CHARLESTON, W.Va. -- State School Superintendent Jorea Marple slipped out of her high heels in the corner of the Charleston Civic Center stage and jumped a bit of rope with kids from Putnam County's Lakeview Elementary, minutes before she began her keynote address at the Department of Education's KidStrong wellness conference.
The children were there to demonstrate fancy jump-rope tricks. Marple was grabbing a little fun before she spoke.
A few minutes later, shoes back on, she shifted gears and challenged 800 attendees to find collaborative ways to tackle three heart-wrenching problems she said are "too big for schools to handle alone."
Teen pregnancy, obesity and child hunger keep many young West Virginians from learning effectively, "and we would be naïve to think that the schools can fix them in isolation," Marple said. "That's why we're committed to collaboration."
In each community, "teachers, health care workers, politicians, grandparents, aunts and uncles" must join forces to address each problem, she said. "It's a moral imperative."
Marple praised Sen. Rockefeller's recent Charleston forum on hunger. "Hungry children often can't sit still. They may put their head down on the desk. They may misbehave and often say they're sick." All that gets in the way of learning, she said.
More than 40,000 West Virginia children live in extreme poverty, she said. "That means they don't eat sometimes.
"This year, we carried out a pilot project to feed all our children without cost in eight counties," she said. The preliminary results in Mingo County are startling, she said. "Their suspensions and discipline problems are down dramatically. Not a single kid was expelled this year, and attendance is up. The teachers say the kids are focusing much better."

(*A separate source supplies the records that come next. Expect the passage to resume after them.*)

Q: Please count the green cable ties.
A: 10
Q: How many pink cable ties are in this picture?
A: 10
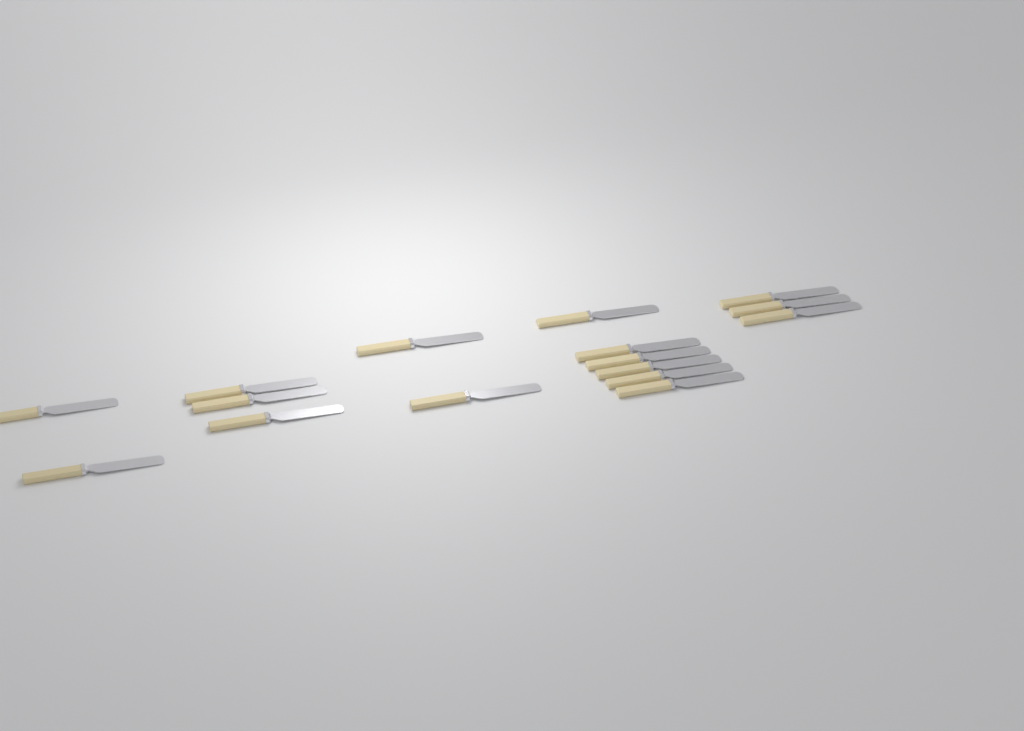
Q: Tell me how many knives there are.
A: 16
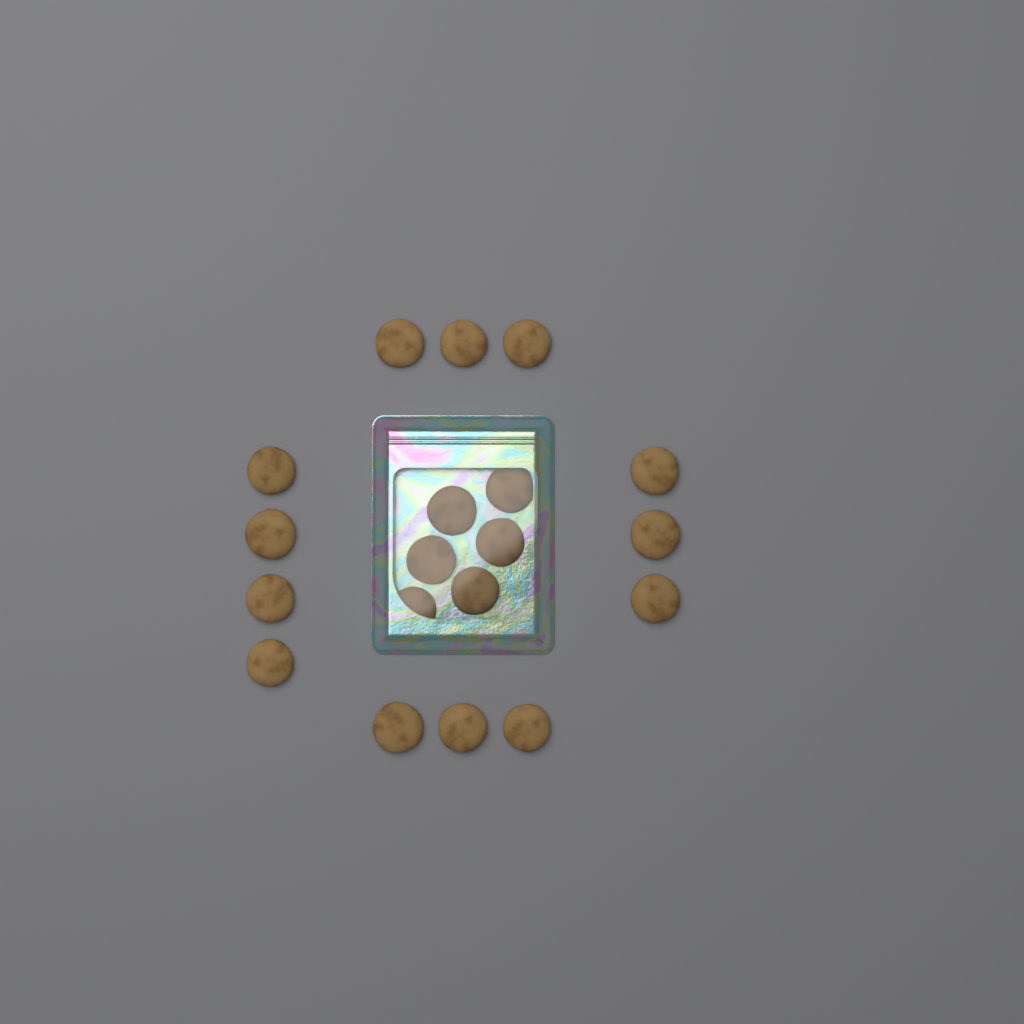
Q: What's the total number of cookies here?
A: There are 19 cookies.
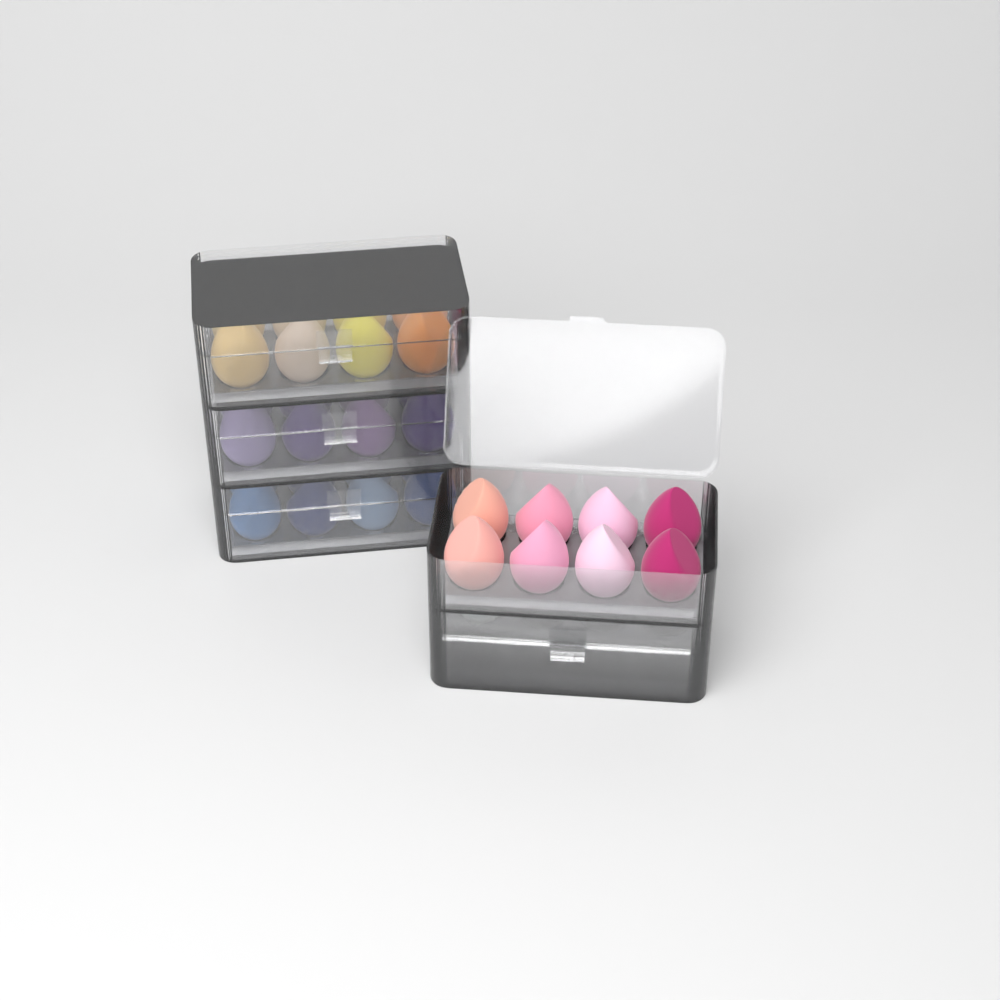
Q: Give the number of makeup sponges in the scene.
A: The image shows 33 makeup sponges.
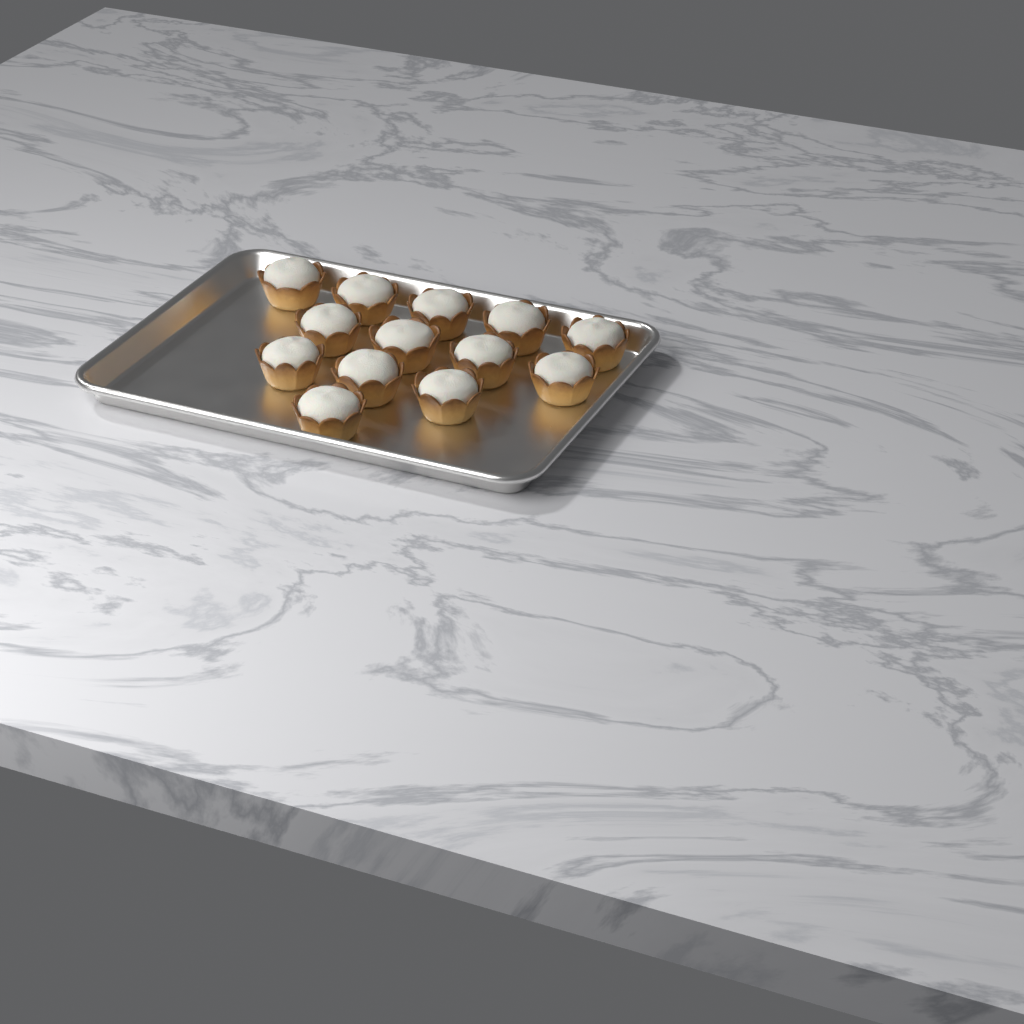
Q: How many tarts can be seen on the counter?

The state Department of Education and the Department of Health and Human Resources are collaborating on these issues, she said. They have pooled funds to hire wellness specialists for each region.
As part of their jobs, the specialists are charged to go into communities and bring people together to address these issues, she said: "the parents, teachers, health care workers, grandparents, politicians."
They started with teen pregnancy this year. West Virginia is the only state in which the teen birth rate increased between 2007 and 2009 "West Virginia increased 17 percent," she said. "Wrong direction!